Article ▸
-- start --

Obviously not. Consumers are still the buyers, and consuming. So this acronym is kind of marketing spin, and not really all that accurate. But it’s not completely off base either. The idea is basically that consumers do have something to offer manufacturers that is very valuable and that manufacturers haven’t really gotten great access to in the past, and that is, ourselves. Which is really just basic information on who we are, and what we like to buy. Our preferences.
[04:59]Wait a minute, you’re probably thinking the same as I did when I heard this. What do you mean that manufacturers don’t know consumer preferences? How is anything made, then? Don’t the brands do a ton of market research, prototype testing, you know, the stuff that I paid six figures and went to business school to learn about?
All that is absolutely correct, but let’s separate the brand, with its teams of designers and marketers, from the actual manufacturer, who may know a lot less about what consumers want. So there are really multiple things at play here. Suppose you’re an entrepreneur, and you’ve done a Kickstarter campaign and verified that there are people out there who want to purchase your newly designed product. For most products, even really simple ones, it will probably take you at least 18 months to get from something drawn out on paper to an actually shipped product, and very often, you’ll probably find yourself making it in China. With a Chinese manufacturer.
OK, yes, that’s true. And actually when I did investing in China I visited a few factories and talked to a bunch of supply chain consultants to understand just how difficult it would be to make a new wearable, for example, and that sounds about right. If I recall correctly from what I wrote for TechCrunch a long ago on the topic… you can compress it to 12-14 months, but that’s if your product is simple, you’re very very lucky, and nothing goes wrong at all.
[06:28]Right. And as you wrote in your article, a lot of things can and do go wrong. Not to mention, can you even find a manufacturer in the first place? You might think that your few hundred or even thousand pre-orders are signs of the next consumer hit, but most likely, you will fail, and the best manufacturers don’t want to work with your unproven notions. So you’ll probably end up working with someone who isn’t that great but who’s a little bit desperate, and so willing to take a chance on something new, but might not be able to deliver the superior quality you want, which then further decreases your chances of success.

-- end --

Stated task 1 ▸ Copy the stretch of the transcript from "All that is" through "a Chinese manufacturer." word for word.

[A block of data]
-- start --

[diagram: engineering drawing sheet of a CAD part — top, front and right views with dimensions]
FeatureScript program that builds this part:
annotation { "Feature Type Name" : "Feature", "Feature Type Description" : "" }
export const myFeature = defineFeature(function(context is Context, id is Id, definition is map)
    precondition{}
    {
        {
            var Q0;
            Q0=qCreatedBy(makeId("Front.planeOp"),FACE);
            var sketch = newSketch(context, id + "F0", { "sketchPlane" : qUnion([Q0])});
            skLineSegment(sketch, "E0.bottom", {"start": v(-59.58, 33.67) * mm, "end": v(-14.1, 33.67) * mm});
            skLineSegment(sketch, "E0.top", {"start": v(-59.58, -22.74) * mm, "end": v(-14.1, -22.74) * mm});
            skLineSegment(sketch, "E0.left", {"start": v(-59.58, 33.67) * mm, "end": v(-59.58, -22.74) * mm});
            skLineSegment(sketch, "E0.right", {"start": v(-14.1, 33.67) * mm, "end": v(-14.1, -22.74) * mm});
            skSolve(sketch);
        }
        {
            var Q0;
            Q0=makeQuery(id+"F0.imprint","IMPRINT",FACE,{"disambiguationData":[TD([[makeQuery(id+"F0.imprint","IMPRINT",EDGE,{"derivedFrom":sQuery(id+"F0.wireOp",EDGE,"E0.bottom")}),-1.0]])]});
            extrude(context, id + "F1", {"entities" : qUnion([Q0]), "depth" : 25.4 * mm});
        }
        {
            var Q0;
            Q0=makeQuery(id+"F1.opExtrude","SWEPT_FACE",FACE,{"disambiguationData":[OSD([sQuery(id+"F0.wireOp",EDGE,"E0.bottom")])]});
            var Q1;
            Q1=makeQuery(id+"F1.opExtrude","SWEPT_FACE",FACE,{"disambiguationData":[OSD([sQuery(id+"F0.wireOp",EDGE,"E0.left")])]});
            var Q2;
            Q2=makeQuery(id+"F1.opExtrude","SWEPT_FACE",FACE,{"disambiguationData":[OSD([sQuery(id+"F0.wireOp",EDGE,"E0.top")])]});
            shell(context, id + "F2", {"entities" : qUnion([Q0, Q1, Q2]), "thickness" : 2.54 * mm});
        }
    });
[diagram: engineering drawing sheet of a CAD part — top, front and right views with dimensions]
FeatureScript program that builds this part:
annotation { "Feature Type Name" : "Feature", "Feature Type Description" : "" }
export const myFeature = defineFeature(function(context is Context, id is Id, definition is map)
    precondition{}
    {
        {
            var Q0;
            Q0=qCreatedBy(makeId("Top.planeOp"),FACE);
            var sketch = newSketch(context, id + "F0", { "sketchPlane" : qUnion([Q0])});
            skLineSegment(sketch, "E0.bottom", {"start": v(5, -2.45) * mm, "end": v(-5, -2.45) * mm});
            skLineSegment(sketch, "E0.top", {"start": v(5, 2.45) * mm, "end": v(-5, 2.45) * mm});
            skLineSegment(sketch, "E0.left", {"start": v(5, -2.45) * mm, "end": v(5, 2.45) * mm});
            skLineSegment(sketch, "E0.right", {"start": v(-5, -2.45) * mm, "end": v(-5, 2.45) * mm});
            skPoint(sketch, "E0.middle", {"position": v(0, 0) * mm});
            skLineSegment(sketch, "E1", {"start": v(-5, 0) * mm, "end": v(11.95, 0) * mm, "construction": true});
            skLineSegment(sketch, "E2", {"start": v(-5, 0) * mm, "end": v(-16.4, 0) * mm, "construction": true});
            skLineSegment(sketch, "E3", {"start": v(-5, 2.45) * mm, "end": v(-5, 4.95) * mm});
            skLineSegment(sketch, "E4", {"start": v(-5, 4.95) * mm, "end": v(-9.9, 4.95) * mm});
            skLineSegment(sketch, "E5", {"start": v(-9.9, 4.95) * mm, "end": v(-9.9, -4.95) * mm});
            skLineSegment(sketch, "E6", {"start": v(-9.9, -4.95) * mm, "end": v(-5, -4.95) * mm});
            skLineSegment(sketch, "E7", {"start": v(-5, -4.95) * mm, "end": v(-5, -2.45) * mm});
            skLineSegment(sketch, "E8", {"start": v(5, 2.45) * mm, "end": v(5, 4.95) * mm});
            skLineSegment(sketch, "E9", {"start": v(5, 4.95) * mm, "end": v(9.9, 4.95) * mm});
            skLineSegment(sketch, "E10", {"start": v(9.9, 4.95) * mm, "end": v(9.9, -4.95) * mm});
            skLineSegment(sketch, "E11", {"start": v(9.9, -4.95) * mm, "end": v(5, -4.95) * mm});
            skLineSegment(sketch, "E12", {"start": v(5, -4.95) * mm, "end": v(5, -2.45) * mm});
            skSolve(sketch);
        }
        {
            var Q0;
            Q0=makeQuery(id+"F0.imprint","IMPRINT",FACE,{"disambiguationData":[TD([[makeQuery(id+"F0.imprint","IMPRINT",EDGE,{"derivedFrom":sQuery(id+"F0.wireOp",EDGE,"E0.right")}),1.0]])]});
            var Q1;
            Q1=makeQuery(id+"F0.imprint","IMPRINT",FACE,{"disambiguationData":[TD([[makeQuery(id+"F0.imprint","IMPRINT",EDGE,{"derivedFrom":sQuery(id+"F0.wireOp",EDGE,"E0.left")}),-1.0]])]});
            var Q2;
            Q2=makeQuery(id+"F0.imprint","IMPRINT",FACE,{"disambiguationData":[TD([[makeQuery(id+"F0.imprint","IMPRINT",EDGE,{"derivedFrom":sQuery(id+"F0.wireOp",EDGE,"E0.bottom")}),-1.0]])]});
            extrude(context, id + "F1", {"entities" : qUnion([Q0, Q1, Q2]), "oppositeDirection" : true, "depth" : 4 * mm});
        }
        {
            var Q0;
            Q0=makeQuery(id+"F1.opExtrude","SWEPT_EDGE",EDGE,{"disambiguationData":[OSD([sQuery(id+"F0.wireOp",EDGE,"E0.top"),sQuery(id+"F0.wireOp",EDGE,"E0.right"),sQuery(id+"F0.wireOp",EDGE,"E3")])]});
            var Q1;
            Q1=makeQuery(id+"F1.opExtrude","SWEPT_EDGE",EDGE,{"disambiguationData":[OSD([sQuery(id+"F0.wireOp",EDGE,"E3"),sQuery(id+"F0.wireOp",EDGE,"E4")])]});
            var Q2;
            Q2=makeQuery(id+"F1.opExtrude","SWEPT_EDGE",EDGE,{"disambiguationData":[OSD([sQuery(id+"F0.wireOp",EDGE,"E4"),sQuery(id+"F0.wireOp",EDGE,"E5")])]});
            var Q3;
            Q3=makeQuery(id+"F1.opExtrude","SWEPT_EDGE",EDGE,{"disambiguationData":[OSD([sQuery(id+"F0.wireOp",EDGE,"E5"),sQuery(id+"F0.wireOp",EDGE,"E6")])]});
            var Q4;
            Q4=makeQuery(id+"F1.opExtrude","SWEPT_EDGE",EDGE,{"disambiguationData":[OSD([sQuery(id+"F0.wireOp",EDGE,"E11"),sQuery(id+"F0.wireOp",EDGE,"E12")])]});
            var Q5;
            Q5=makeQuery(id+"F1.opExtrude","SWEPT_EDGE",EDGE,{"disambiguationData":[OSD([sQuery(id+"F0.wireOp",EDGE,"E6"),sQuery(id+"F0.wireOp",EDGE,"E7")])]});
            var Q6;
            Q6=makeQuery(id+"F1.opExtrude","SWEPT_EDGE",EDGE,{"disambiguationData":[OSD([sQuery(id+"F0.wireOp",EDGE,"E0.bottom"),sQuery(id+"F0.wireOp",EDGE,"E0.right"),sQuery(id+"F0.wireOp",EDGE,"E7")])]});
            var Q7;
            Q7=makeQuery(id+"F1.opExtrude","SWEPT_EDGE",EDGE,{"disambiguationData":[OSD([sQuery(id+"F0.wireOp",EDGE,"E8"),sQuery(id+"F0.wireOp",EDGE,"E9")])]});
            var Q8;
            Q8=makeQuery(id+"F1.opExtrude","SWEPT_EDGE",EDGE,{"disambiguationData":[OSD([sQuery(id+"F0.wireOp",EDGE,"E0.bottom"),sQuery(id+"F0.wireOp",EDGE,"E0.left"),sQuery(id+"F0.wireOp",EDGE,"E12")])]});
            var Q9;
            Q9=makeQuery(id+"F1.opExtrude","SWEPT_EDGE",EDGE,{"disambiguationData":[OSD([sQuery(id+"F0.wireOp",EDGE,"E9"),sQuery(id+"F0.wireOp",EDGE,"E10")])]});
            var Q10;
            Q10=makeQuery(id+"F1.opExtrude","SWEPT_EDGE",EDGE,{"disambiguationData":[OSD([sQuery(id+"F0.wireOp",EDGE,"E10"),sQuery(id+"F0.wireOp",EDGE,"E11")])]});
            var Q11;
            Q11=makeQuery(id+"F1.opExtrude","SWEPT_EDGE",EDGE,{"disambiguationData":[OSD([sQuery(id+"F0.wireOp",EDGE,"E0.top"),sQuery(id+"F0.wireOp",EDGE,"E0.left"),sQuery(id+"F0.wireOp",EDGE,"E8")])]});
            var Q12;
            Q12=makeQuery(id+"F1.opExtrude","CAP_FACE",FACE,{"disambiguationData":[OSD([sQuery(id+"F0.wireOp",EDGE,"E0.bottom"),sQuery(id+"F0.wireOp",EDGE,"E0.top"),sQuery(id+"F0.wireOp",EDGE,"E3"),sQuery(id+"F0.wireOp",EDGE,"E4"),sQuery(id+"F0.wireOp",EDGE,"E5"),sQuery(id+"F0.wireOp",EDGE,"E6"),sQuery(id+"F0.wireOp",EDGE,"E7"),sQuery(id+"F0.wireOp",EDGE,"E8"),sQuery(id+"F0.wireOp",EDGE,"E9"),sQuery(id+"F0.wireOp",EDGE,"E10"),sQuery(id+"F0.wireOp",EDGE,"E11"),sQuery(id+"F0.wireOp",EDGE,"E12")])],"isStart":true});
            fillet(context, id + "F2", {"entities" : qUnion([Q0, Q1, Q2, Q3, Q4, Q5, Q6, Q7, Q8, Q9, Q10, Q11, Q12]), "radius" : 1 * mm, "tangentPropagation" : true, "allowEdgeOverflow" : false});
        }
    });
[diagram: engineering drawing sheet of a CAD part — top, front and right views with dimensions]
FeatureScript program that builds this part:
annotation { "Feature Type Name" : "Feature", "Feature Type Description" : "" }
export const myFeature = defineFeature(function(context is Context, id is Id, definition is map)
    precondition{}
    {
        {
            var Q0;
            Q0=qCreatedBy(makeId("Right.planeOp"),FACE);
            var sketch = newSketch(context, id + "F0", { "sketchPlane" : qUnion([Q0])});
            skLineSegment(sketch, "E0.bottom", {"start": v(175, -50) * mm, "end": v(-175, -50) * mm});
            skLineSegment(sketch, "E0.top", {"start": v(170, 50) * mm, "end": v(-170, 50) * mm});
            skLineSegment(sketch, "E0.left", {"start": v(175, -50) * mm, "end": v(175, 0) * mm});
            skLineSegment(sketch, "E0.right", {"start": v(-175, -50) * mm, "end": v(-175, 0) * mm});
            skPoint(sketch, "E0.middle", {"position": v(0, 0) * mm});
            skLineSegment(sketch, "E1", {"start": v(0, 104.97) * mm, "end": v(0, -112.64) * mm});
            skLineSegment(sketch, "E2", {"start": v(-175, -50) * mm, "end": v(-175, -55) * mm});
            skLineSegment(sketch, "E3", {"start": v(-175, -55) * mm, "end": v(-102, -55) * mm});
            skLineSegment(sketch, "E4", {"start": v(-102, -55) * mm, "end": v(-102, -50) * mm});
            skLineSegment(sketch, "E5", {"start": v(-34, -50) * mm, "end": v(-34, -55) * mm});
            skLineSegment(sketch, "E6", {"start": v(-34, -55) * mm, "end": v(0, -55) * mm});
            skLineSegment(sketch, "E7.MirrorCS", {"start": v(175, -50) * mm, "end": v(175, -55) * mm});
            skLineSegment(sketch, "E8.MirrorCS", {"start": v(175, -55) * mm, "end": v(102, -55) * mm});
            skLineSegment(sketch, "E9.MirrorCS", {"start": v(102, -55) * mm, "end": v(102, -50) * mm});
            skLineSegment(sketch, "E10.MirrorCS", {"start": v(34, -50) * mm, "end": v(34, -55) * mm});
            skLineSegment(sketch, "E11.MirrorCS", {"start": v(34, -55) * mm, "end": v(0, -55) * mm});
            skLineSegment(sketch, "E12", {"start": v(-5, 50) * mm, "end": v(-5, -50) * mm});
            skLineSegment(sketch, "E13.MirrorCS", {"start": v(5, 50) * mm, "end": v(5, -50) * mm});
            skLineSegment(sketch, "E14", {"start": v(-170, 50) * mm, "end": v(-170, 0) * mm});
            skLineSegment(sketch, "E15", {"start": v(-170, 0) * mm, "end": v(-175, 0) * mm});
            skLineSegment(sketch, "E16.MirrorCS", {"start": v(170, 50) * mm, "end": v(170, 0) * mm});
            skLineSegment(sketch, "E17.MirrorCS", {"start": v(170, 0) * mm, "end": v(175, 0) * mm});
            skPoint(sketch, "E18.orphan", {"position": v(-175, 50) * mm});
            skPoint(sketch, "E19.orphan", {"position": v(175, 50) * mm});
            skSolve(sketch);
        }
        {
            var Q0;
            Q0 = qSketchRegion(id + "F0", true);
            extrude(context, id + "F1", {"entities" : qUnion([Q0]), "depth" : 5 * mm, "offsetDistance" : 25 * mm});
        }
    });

-- end --

Stated task 2 ▸ Find every line in the records that contains the string "skPoint" and copy each one out. Case counts.

Written response 1 ▸
All that is absolutely correct, but let’s separate the brand, with its teams of designers and marketers, from the actual manufacturer, who may know a lot less about what consumers want. So there are really multiple things at play here. Suppose you’re an entrepreneur, and you’ve done a Kickstarter campaign and verified that there are people out there who want to purchase your newly designed product. For most products, even really simple ones, it will probably take you at least 18 months to get from something drawn out on paper to an actually shipped product, and very often, you’ll probably find yourself making it in China. With a Chinese manufacturer.

Written response 2 ▸
            skPoint(sketch, "E0.middle", {"position": v(0, 0) * mm});
            skPoint(sketch, "E0.middle", {"position": v(0, 0) * mm});
            skPoint(sketch, "E18.orphan", {"position": v(-175, 50) * mm});
            skPoint(sketch, "E19.orphan", {"position": v(175, 50) * mm});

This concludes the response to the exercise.